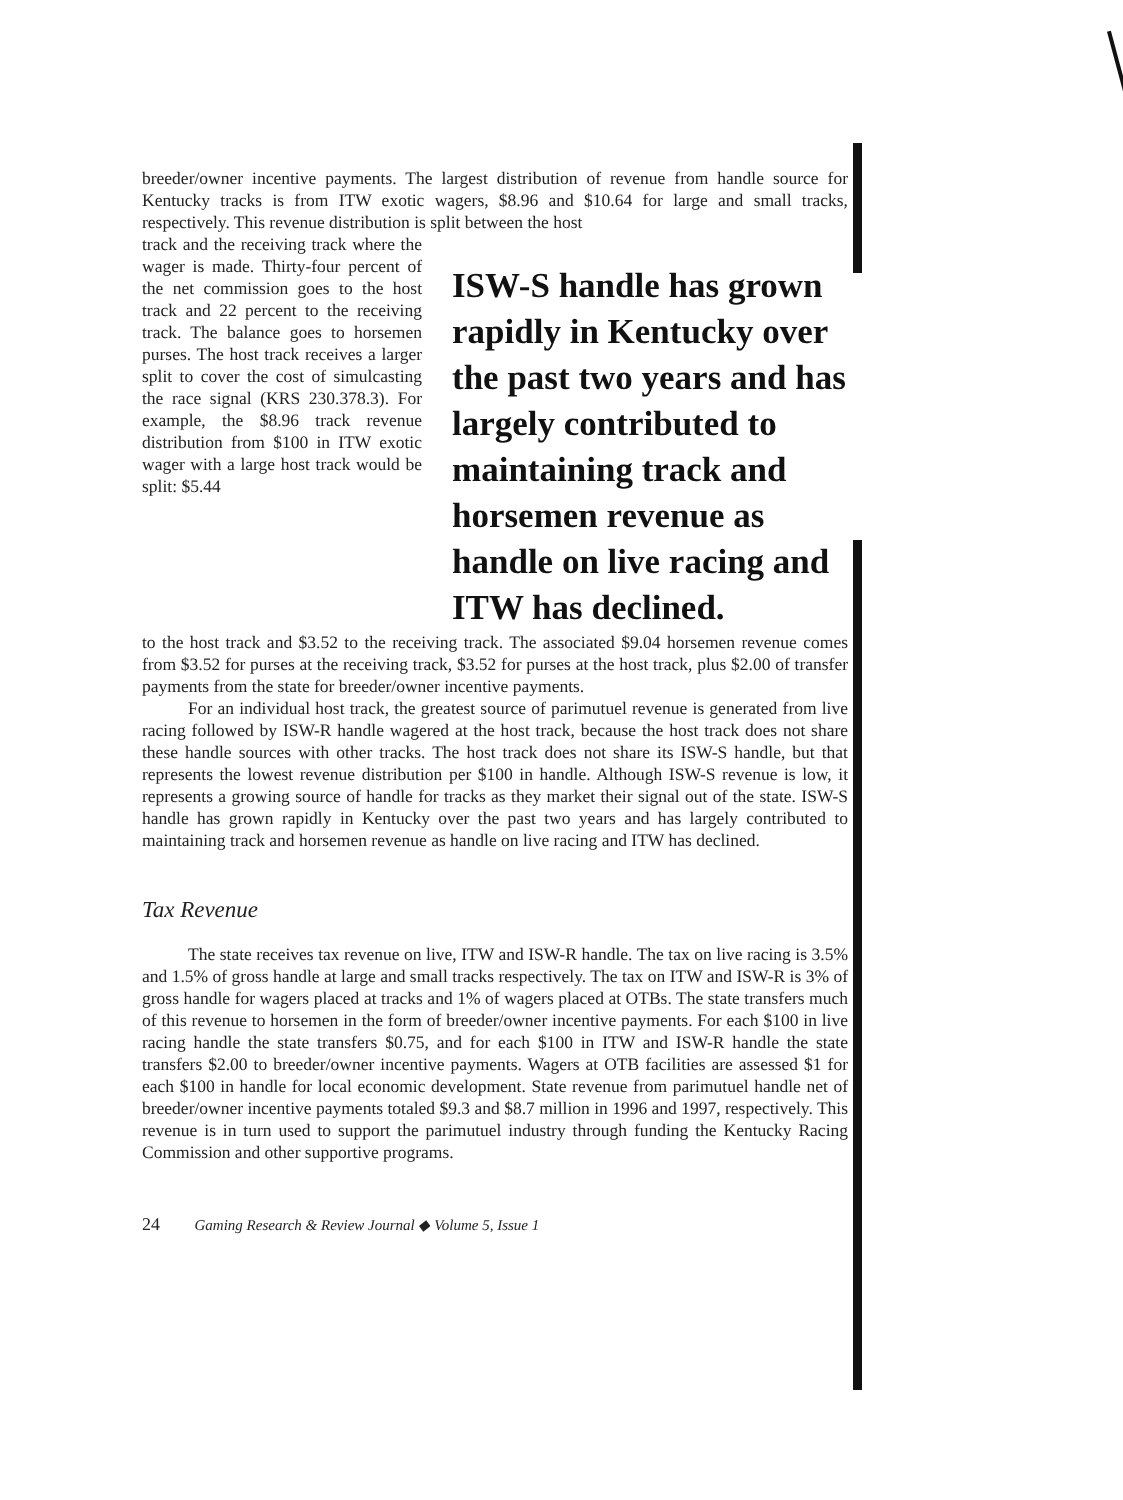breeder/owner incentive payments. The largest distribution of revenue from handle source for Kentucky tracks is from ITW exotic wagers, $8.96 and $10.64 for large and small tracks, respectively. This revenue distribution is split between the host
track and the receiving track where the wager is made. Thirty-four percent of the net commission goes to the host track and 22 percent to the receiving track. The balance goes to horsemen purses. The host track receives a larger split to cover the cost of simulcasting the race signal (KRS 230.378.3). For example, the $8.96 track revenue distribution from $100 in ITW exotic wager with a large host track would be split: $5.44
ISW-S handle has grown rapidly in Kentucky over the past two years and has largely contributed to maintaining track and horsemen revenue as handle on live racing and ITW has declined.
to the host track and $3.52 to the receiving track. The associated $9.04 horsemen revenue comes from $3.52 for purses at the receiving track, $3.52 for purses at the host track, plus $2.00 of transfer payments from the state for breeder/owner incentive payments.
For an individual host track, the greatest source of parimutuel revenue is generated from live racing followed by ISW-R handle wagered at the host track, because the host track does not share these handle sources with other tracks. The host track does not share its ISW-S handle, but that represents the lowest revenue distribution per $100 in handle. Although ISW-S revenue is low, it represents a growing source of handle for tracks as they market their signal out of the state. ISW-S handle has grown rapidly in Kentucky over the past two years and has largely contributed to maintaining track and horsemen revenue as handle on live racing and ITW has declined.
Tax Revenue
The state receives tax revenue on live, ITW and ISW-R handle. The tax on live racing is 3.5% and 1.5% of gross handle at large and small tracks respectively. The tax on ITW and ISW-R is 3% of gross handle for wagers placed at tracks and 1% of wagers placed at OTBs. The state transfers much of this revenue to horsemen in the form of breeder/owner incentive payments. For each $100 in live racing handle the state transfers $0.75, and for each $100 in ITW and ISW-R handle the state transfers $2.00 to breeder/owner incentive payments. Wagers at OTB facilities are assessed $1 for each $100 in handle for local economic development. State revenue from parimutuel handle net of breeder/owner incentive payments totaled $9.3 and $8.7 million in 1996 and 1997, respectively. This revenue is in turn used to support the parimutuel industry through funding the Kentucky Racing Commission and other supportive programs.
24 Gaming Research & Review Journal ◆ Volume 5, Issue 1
__________
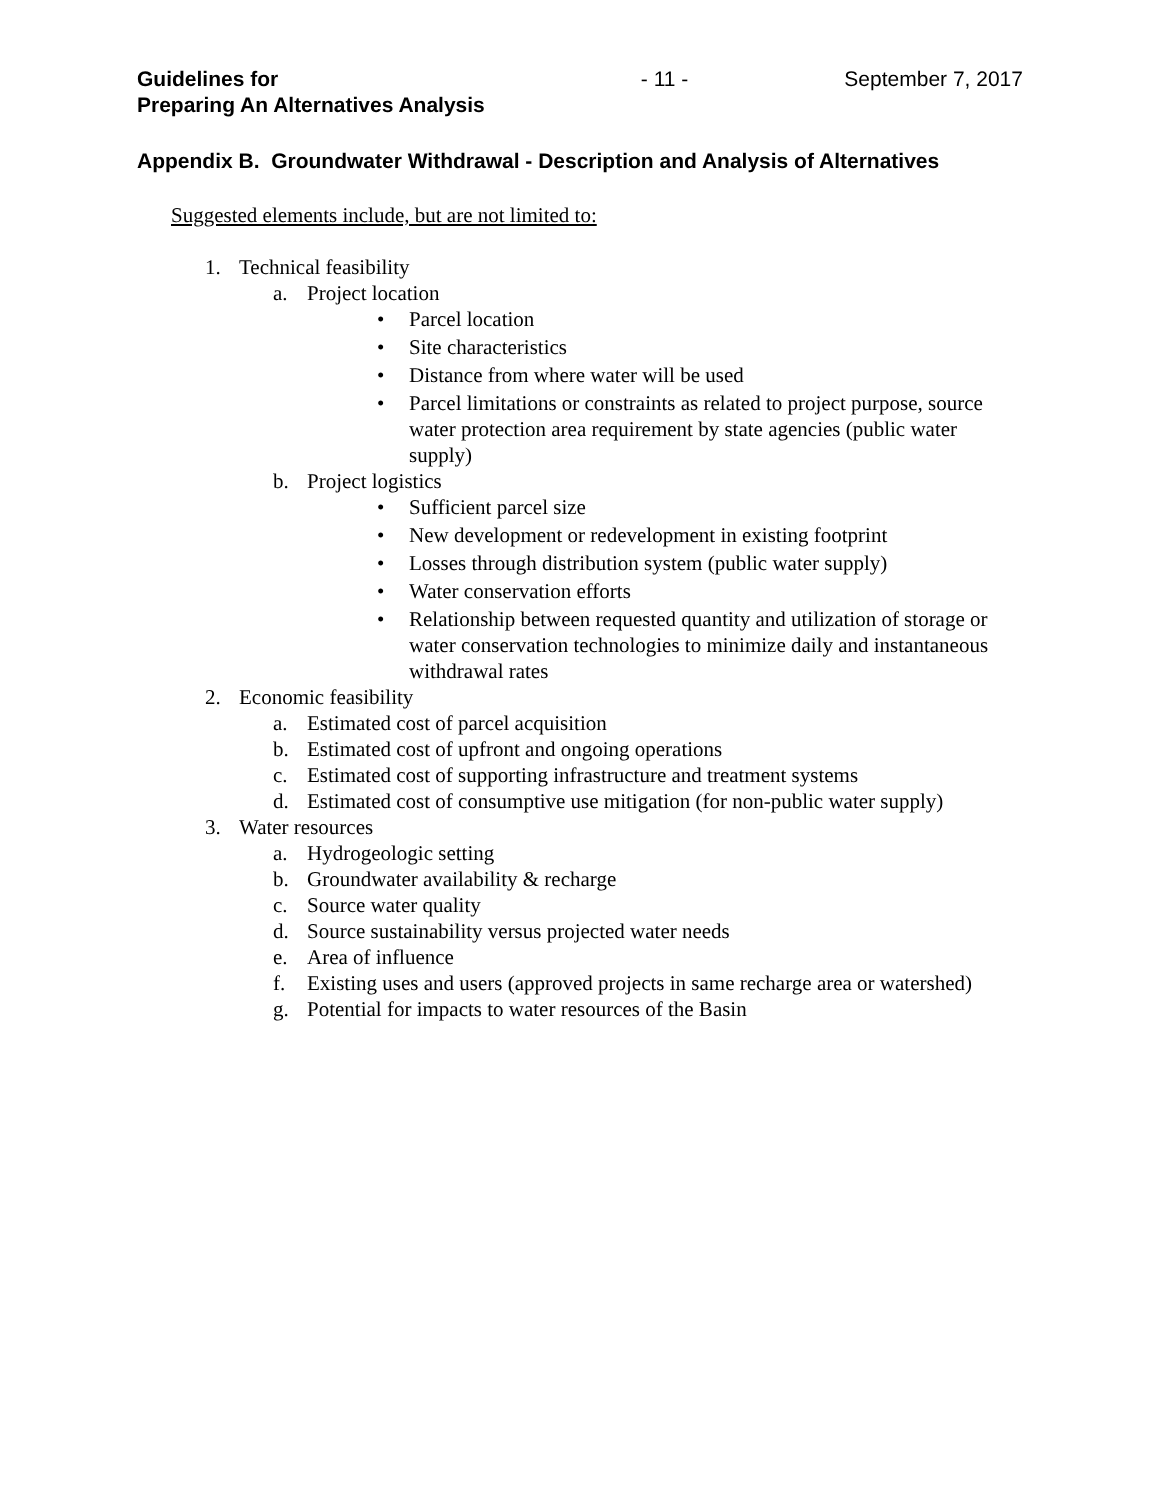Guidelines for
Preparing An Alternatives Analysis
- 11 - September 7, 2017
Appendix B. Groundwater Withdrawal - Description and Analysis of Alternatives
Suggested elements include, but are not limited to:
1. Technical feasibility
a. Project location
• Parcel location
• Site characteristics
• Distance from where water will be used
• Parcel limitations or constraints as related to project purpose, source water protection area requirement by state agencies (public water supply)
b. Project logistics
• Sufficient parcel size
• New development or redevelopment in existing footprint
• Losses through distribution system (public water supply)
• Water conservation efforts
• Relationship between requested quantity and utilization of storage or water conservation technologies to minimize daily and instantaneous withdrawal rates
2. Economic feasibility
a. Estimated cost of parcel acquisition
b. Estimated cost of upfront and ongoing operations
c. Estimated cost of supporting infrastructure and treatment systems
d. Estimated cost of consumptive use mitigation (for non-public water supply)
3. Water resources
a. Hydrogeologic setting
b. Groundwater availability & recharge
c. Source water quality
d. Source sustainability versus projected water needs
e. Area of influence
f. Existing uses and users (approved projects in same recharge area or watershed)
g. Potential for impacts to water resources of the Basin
__________
Exercise instructions: Filter on the word "location": copy each matching line from the entries above.

Answer:
a. Project location
• Parcel location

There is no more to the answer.